Exercise
Count the lines of the data below that contain the string "chart", treating uppercase and lowercase as different, and reply with only the number.

Material to process
-- -- --

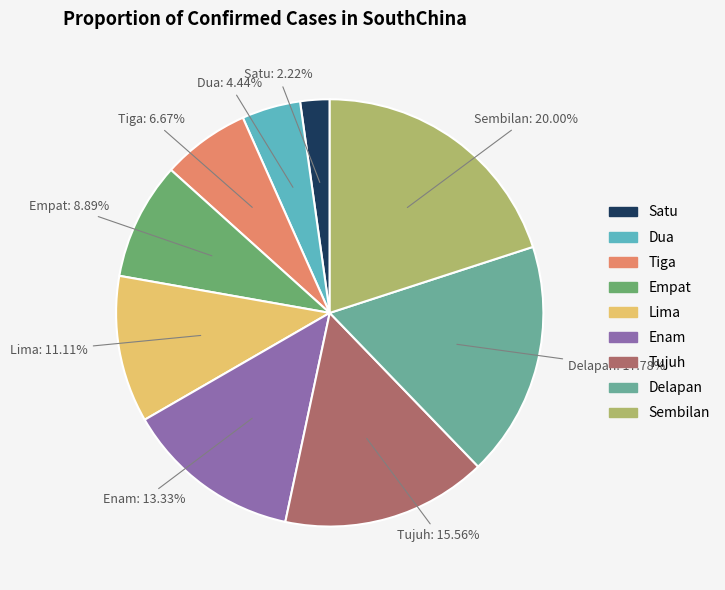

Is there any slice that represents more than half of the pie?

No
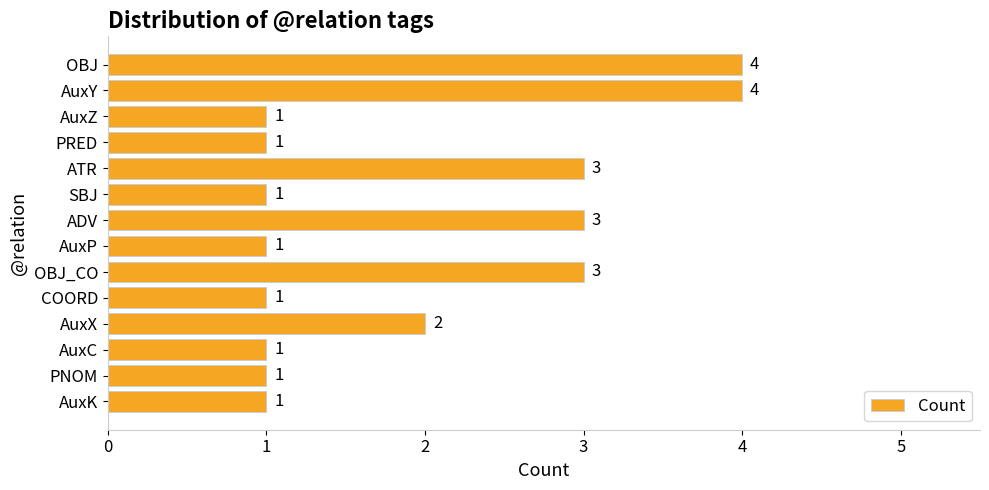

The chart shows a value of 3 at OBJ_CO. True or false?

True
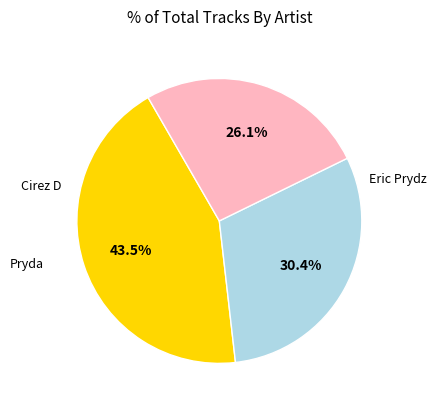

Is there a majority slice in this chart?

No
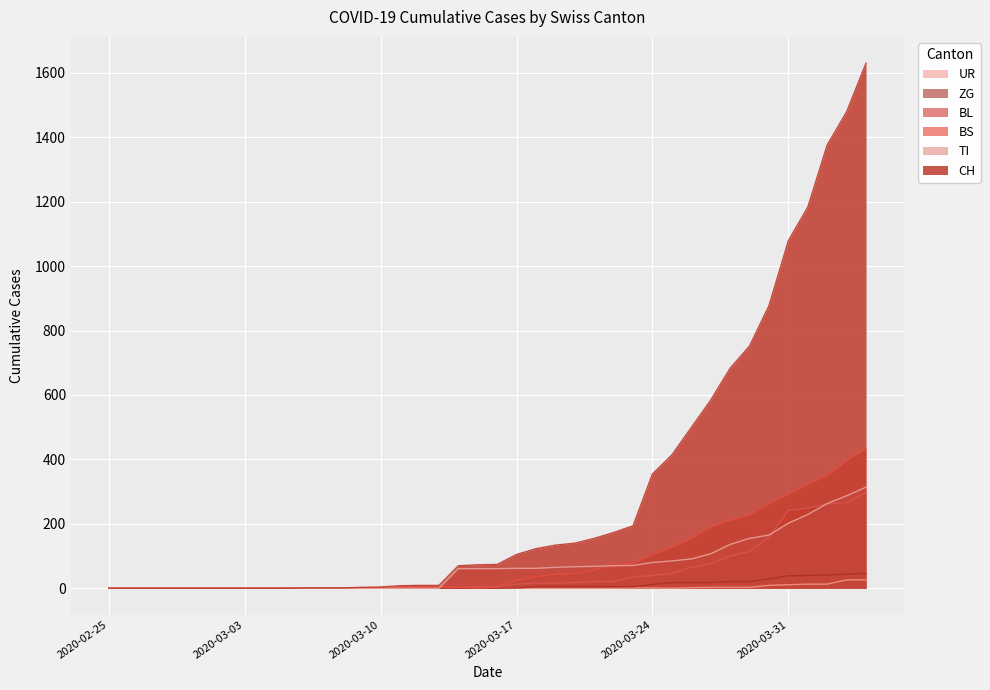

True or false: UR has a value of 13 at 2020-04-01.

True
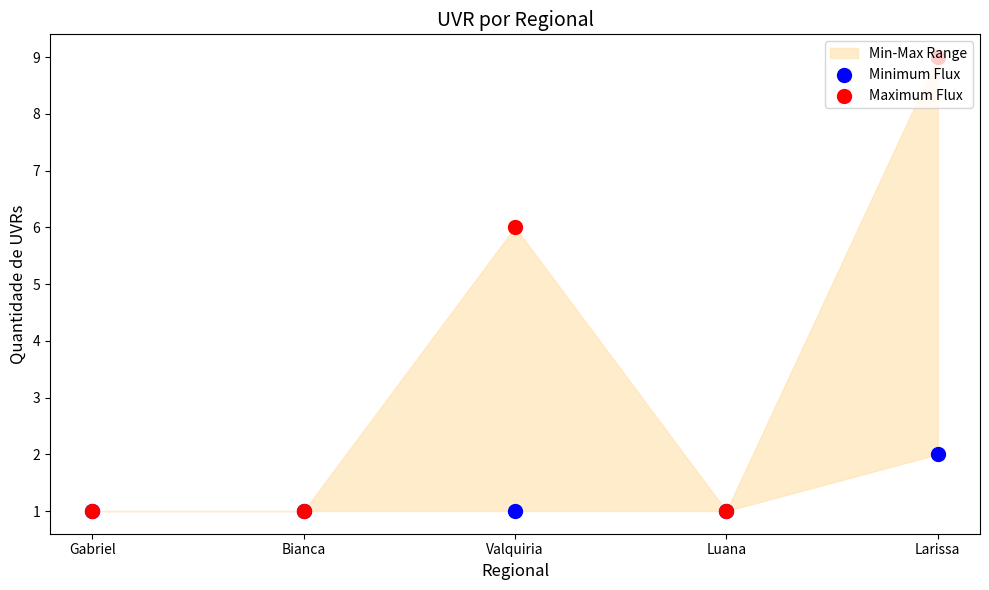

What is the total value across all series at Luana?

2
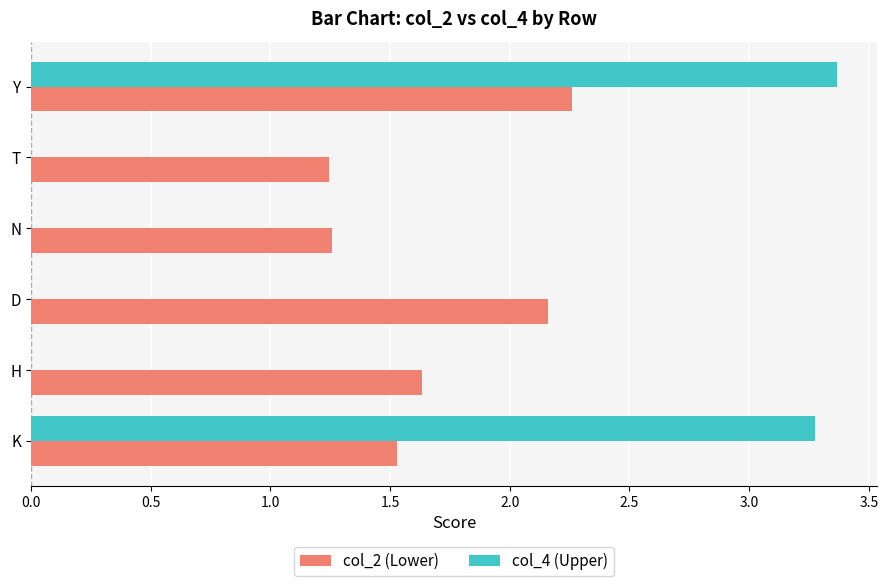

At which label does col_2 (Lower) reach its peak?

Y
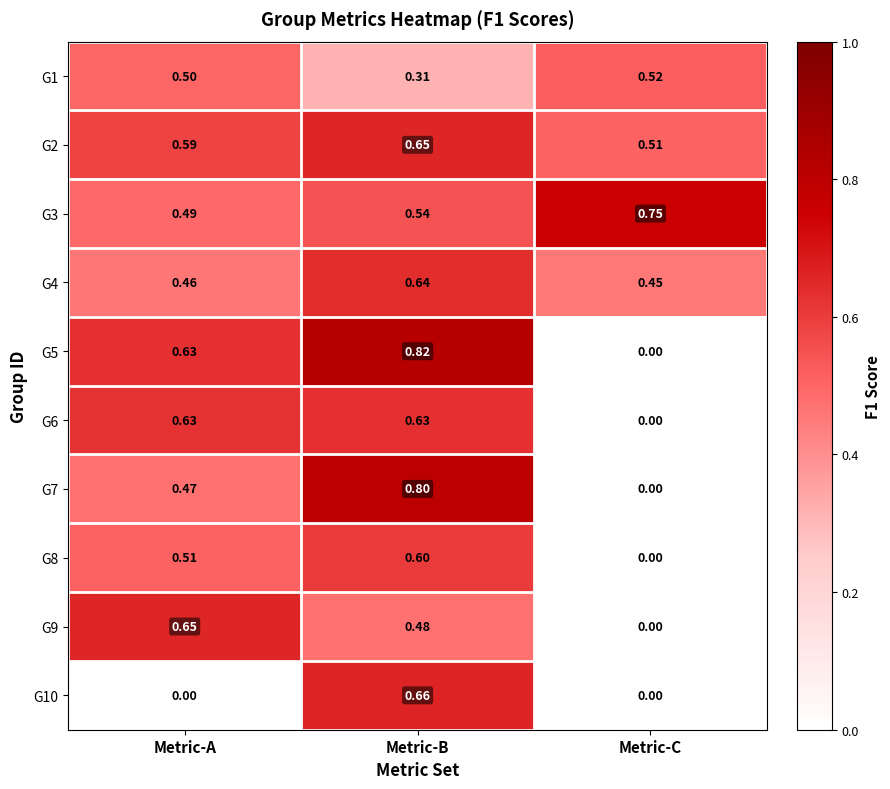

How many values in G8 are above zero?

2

-- -- --

Solution below
2